Return only the lines of the listing below that run from the line with "Hyra eller offert" through the line with "Logga in / Skapa konto", both ends included, exactly as written.

++++

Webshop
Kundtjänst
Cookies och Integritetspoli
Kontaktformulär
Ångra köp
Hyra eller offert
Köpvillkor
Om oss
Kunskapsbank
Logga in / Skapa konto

++++

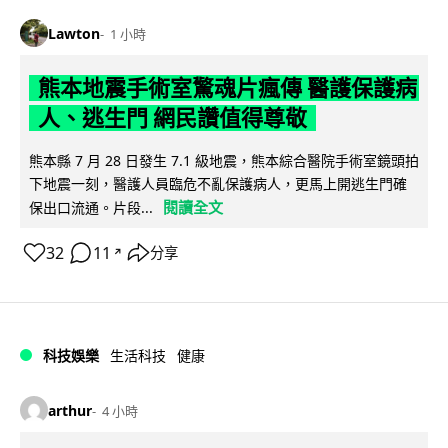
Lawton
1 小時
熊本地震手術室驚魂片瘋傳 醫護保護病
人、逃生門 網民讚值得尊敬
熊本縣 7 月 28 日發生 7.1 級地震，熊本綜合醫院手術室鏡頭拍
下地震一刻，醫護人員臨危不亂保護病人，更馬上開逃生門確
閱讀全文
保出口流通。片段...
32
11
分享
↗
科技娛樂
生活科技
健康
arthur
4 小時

++++

**SOLUTION FOR THIS EXERCISE**
Hyra eller offert
Köpvillkor
Om oss
Kunskapsbank
Logga in / Skapa konto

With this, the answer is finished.